Stephen Perkins, Managing Director at Yellow Brick Mortgages, told Newspage: “Borrowers on trackers would rightly expect their next payment to reduce immediately following a base rate reduction, especially if there was, say, five working days between the interest rate cut and their next payment.

“For Santander to allow someone who makes their payments on the 20th of the month potentially to have two further months on the higher payment before seeing the benefit of the reduction flies in the face of Treating Customers Fairly.

“No doubt it’s covered somewhere in the small print of the tracker mortgage terms, but if rates were instead increasing I am sure there would be far more urgency for the changes to be reflected. Meanwhile I am sure savings products will have seen their interest rates reduced immediately.”

He said some other lenders, such as the Skipton, were passing on the rate cut within the next two weeks.

Ben Perks, Managing Director at Orchard Financial Advisers, said Santander appears quick to pass on rate rises but very slow when it comes to fall. This is known as a “rocket and feather” approach, where prices rise like a rocket but fall like a feather.

He said: “It’s interesting that, on the February 2, 2023 when the Bank of England increased the base rate, it took Santander just four weeks to implement the change. Now that rates have dropped, it will take over seven weeks.

“ In this day and age it can’t take so long to implement a rate change. Get on with it and help your borrowers save their hard earned money.”

Michelle Lawson, Director at Lawson Financial, said: “Most lenders will pass on the reduction within 28 days of the change so for Santander to have a wait time of almost two months is simply not right.
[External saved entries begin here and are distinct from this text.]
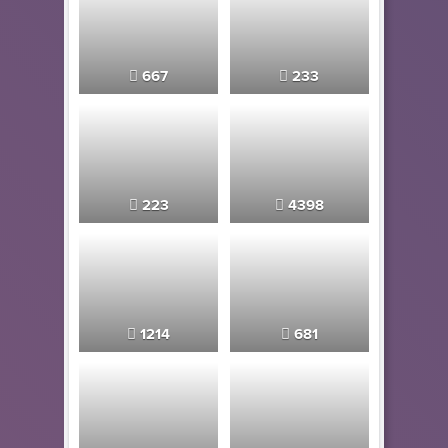
667
233
223
4398
1214
681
“Interestingly, following base rate rises in 2023, Santander upped the payments the next month. Is this in the spirit of Consumer Duty and Treating Customers Fairly? Any lender not passing on the reduction in payments in a timely manner isn’t in the spirit of the product itself.”

Justin Moy, Managing Director at EHF Mortgages, complained: “On the face of it, Santander seem to be taking way too long to pass on that base rate saving to their tracker mortgage clients.

“A decision made on November 7 will only be passed to the borrower after Christmas, but when base rate increased last year, Santander passed that on from the start of the following month, some four weeks earlier than a cut in rates.”

He added the question: “Sneaky profiteering Santander?”

When asked for a comment a spokesperson from Santander said: “When the MPC makes changes to the base rate, we apply any rate changes to our existing mortgages on 3rd of the month following the announcement.

“The go-live date for rate changes remains the same, whether there is a base rate increase or decrease, and regardless of what date the MPC decision is announced.”